* [Written instruction]: Edit the lines starting with the line containing "collector number: 41287" and going on through the line containing "collection date as typed: 17 Feb 1968", so that "locality" becomes "location" and everything else stays the same. Give those lines only.

(Records from a collection)
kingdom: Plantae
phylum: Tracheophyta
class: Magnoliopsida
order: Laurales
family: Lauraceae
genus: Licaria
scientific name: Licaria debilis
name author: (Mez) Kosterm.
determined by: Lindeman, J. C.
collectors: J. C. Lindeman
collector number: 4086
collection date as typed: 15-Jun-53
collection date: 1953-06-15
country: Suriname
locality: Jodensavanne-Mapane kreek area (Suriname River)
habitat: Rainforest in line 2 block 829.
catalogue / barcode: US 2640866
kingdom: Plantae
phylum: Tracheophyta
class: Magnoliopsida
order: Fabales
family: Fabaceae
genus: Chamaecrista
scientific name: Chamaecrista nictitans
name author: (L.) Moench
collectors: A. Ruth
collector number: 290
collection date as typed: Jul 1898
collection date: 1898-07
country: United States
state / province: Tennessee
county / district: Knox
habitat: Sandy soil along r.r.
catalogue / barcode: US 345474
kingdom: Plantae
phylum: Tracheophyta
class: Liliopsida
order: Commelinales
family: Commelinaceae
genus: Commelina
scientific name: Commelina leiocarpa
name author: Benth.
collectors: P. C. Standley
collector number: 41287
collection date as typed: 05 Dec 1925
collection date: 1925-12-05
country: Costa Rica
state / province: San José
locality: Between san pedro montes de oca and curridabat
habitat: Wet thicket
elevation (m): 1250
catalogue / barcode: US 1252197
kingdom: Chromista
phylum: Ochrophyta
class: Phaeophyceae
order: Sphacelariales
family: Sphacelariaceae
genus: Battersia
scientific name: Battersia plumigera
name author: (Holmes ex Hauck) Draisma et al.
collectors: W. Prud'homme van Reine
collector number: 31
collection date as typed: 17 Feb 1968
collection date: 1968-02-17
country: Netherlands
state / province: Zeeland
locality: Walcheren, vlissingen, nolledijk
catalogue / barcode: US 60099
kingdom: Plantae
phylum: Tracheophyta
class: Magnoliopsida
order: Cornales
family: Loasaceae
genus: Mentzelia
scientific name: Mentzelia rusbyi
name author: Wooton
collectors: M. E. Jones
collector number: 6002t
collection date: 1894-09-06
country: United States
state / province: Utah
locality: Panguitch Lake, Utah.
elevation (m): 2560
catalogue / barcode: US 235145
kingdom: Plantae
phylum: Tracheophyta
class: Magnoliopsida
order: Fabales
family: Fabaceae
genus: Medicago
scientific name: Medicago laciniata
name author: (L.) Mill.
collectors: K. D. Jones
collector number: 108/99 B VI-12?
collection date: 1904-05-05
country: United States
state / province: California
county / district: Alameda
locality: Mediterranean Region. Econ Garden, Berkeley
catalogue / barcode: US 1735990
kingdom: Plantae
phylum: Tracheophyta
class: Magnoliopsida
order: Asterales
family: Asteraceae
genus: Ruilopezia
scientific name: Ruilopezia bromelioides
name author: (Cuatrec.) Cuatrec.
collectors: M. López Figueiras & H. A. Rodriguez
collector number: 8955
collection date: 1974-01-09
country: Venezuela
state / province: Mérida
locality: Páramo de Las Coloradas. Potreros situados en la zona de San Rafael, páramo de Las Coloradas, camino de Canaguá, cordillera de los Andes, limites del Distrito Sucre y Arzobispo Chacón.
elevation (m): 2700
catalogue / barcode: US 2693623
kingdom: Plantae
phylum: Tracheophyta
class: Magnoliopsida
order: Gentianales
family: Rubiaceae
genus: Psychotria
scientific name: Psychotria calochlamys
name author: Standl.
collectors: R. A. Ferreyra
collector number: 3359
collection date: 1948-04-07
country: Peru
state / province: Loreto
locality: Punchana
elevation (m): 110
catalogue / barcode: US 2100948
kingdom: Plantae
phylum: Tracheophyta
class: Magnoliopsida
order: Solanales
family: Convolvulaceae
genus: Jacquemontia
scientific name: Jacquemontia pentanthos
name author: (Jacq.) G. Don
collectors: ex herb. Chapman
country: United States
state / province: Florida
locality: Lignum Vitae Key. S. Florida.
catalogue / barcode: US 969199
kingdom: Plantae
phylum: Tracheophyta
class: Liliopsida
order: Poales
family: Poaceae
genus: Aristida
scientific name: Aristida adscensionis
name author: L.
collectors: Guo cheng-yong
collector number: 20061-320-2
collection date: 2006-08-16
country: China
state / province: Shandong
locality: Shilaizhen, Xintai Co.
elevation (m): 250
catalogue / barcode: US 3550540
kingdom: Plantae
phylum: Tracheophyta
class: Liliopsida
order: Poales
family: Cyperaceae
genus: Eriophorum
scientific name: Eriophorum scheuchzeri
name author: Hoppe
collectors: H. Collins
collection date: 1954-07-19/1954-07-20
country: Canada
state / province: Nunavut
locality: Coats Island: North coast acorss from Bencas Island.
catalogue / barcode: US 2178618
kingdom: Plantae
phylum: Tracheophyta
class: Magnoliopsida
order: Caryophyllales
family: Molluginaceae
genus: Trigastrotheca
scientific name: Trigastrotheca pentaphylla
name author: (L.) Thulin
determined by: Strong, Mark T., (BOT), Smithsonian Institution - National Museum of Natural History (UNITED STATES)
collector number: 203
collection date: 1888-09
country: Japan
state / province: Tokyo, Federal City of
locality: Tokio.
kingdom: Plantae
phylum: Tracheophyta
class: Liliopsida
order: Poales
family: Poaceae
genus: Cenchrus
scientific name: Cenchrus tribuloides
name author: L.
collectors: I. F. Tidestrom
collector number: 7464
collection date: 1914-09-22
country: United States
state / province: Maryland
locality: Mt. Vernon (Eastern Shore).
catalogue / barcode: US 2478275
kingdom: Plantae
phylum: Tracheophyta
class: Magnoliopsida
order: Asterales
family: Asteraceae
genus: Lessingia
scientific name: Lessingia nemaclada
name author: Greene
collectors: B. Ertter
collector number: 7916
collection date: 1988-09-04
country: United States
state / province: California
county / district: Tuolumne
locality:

* [Exercise response]:
collector number: 41287
collection date as typed: 05 Dec 1925
collection date: 1925-12-05
country: Costa Rica
state / province: San José
location: Between san pedro montes de oca and curridabat
habitat: Wet thicket
elevation (m): 1250
catalogue / barcode: US 1252197
kingdom: Chromista
phylum: Ochrophyta
class: Phaeophyceae
order: Sphacelariales
family: Sphacelariaceae
genus: Battersia
scientific name: Battersia plumigera
name author: (Holmes ex Hauck) Draisma et al.
collectors: W. Prud'homme van Reine
collector number: 31
collection date as typed: 17 Feb 1968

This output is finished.